Artinya, meski UU Pengadilan Tipikor telah ada, namun ketika peraturan pendukungnya tidak ada, tetap saja pengadilan tipikor akan tertawan. Efektivitas kerja pengadilan tipikor akan tertawan oleh iktikad baik seorang presiden untuk menerbitkan perpres, misalnya. Hal yang dapat dihindari jika di dalam UU tersebut tertera klausul perihal beberapa daerah pengadilan yang akan menaungi beberapa wilayah tertentu untuk sementara waktu.
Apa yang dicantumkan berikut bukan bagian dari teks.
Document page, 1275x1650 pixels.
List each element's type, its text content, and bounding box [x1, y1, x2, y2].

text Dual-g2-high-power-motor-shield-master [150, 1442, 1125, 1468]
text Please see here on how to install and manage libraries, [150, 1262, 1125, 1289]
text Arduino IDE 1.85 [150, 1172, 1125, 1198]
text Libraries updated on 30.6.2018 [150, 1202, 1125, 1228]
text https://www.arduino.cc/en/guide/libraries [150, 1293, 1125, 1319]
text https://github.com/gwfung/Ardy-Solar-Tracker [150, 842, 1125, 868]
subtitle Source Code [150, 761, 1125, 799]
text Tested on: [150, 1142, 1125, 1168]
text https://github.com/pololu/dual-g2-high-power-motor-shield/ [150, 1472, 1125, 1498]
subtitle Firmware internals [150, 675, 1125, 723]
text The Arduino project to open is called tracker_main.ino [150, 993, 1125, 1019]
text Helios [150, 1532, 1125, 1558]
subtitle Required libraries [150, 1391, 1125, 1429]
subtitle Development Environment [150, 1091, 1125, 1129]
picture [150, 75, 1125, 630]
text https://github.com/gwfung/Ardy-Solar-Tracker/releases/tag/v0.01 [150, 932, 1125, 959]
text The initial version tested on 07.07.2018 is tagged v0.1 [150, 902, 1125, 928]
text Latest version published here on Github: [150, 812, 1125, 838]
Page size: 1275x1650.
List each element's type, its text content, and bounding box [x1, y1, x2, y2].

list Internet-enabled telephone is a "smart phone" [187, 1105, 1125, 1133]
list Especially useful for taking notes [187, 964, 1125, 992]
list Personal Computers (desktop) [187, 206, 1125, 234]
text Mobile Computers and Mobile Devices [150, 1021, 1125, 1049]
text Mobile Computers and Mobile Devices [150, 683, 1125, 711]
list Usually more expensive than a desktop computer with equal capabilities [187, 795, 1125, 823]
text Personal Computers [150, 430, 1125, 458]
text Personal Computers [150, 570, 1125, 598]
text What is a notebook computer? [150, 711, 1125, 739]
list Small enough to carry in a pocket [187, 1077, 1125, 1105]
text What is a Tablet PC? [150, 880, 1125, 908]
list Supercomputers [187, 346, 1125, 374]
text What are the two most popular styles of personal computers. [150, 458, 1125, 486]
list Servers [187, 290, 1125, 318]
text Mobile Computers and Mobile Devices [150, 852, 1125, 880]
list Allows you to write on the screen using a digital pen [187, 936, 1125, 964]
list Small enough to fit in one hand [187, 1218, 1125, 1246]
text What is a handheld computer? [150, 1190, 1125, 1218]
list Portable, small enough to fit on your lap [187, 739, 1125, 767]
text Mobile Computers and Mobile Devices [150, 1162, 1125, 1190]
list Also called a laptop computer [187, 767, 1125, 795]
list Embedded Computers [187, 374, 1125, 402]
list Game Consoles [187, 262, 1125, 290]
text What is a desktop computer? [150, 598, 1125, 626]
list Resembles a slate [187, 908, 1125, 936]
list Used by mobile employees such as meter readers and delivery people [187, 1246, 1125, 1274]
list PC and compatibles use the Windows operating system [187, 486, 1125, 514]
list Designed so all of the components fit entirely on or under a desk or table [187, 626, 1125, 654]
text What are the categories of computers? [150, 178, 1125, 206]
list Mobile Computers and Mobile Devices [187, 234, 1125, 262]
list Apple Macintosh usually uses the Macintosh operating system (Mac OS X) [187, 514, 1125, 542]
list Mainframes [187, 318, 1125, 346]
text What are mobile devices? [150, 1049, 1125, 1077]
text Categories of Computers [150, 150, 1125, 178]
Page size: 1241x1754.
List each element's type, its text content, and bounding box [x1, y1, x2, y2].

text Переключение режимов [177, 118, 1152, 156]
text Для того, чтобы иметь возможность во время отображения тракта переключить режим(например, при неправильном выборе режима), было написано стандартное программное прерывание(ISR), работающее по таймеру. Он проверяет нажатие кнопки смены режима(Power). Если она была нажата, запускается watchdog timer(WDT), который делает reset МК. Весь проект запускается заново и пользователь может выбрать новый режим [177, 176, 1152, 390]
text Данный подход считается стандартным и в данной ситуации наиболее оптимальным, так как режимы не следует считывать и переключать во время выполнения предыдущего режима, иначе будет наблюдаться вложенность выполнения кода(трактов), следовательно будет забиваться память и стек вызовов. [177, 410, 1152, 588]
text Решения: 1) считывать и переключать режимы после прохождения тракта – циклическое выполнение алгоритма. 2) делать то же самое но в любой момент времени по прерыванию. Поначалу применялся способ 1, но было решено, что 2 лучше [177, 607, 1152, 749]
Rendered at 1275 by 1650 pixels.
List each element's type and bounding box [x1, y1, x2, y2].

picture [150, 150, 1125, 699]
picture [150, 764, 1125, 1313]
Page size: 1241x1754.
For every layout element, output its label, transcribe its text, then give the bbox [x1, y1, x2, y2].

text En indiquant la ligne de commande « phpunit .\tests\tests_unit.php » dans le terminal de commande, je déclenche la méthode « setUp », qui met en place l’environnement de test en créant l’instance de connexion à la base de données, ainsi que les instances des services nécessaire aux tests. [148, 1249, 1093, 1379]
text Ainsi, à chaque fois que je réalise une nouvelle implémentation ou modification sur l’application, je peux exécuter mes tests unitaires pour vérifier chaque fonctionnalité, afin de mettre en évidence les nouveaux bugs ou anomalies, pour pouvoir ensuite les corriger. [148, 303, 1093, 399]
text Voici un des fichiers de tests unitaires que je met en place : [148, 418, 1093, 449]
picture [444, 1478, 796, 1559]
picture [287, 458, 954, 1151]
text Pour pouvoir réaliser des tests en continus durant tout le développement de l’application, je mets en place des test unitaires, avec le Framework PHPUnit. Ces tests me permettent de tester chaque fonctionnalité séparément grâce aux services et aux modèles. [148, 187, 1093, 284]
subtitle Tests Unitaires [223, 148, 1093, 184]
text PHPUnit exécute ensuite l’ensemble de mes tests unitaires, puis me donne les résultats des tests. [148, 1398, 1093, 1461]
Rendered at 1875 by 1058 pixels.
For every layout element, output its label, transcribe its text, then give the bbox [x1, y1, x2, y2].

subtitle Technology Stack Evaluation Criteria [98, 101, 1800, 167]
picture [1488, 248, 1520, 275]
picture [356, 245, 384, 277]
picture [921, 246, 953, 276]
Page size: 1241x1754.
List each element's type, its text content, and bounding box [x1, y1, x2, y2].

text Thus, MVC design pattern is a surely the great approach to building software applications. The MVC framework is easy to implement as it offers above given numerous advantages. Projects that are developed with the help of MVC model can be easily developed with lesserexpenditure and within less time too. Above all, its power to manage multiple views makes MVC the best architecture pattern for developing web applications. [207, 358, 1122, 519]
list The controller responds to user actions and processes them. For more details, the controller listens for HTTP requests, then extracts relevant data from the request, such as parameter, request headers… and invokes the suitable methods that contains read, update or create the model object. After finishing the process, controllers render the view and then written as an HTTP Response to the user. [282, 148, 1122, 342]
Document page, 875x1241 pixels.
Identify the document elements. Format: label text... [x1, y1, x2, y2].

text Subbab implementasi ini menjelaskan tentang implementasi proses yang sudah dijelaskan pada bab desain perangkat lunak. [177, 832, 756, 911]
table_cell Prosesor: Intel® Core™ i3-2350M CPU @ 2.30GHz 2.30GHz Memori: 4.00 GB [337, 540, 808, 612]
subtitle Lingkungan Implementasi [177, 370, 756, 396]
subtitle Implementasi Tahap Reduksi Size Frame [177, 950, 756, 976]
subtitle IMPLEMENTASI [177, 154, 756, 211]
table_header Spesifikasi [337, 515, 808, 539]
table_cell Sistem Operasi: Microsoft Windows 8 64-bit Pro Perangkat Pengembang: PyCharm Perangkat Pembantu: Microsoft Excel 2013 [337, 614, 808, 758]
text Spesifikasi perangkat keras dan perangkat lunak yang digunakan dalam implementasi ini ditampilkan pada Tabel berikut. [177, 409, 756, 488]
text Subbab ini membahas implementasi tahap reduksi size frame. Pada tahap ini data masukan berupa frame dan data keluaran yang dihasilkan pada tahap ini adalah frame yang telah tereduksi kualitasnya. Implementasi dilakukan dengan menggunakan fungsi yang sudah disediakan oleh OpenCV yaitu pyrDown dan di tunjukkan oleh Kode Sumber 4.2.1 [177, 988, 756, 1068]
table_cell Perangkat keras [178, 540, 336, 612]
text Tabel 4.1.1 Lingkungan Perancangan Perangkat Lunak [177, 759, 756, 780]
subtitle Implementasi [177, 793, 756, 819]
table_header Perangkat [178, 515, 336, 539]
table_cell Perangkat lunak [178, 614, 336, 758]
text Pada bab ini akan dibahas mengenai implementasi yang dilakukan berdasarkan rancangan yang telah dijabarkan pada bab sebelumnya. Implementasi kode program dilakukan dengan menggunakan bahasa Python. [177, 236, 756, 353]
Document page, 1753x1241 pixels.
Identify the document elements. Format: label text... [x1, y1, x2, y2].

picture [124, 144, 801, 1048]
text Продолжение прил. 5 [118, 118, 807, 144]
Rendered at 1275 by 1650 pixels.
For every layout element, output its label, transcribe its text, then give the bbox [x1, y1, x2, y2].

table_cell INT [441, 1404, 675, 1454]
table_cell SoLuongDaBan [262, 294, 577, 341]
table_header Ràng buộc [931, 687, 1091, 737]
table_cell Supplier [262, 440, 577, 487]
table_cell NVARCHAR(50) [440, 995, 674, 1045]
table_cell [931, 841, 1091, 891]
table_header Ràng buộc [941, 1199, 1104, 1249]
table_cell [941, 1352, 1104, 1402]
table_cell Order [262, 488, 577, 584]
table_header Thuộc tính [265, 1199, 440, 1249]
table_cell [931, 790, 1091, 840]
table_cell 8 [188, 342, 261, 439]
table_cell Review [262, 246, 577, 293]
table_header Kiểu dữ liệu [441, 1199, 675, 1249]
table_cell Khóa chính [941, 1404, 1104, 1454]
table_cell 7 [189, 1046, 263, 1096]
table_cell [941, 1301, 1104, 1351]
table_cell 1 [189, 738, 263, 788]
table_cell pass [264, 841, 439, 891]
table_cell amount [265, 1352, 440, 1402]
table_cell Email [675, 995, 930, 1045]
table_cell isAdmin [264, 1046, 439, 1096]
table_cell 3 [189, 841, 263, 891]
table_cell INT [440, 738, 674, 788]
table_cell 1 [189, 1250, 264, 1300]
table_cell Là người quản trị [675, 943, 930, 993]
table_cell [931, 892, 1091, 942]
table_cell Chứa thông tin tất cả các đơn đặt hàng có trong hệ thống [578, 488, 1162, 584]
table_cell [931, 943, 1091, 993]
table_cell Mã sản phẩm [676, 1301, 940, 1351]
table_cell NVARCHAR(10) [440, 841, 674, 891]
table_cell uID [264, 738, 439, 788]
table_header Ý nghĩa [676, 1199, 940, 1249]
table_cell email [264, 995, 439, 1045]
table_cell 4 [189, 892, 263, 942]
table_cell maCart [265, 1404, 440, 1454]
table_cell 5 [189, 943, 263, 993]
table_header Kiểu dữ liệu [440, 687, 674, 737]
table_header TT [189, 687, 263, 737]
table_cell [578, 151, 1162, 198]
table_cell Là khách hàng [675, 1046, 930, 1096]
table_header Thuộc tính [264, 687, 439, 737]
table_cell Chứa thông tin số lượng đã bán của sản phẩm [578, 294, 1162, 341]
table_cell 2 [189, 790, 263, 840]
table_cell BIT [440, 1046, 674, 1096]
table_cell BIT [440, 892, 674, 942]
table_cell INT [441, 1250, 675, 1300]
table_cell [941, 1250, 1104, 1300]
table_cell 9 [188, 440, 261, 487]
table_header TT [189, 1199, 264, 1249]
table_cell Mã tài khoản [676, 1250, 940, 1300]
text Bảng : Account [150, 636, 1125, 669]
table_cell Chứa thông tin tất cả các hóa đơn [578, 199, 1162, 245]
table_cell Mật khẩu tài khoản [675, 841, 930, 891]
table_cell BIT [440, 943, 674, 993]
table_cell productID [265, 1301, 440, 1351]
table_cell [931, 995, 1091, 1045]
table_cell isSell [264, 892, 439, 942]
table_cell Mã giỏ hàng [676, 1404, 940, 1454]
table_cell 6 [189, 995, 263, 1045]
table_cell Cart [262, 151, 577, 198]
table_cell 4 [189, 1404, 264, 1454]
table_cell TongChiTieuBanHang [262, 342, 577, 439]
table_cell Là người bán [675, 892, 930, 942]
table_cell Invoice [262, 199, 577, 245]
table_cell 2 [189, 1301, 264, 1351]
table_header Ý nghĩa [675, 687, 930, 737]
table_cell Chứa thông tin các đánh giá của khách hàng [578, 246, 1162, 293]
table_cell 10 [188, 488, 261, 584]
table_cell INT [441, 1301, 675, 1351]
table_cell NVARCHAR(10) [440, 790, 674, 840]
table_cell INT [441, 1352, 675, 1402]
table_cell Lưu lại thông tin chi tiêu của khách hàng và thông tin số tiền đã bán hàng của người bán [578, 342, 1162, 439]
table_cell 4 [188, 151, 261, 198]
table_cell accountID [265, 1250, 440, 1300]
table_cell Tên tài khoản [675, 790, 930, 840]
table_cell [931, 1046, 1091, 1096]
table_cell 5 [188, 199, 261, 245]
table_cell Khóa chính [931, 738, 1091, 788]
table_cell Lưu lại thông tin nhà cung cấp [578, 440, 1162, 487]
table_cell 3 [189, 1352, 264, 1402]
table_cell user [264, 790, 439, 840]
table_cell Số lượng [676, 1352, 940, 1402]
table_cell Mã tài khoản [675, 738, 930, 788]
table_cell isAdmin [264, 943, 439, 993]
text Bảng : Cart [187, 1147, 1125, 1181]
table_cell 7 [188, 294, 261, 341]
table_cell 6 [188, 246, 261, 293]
Separuh waktu yang telah terlewati ini memang terlalu sumir untuk segera dikatakan sebagai indikasi adanya penyanderaan pengadilan tipikor. Namun, melihat beberapa peluang penyanderaan pengadilan tipikor melalui substansi RUU Pengadilan Tipikor yang disodorkan pemerintah, rasanya skenario sandera-menyandera akan mudah terjadi. Substansi buruk ditambah waktu mepet agenda Pemilu 2009 seharusnya menjadi sinyal yang cukup bahwa pengadilan tipikor akan tersandera. Dan ingat, penyanderaan pengadilan tipikor akan ikut menyandera gerakan pemberantasan korupsi. (*)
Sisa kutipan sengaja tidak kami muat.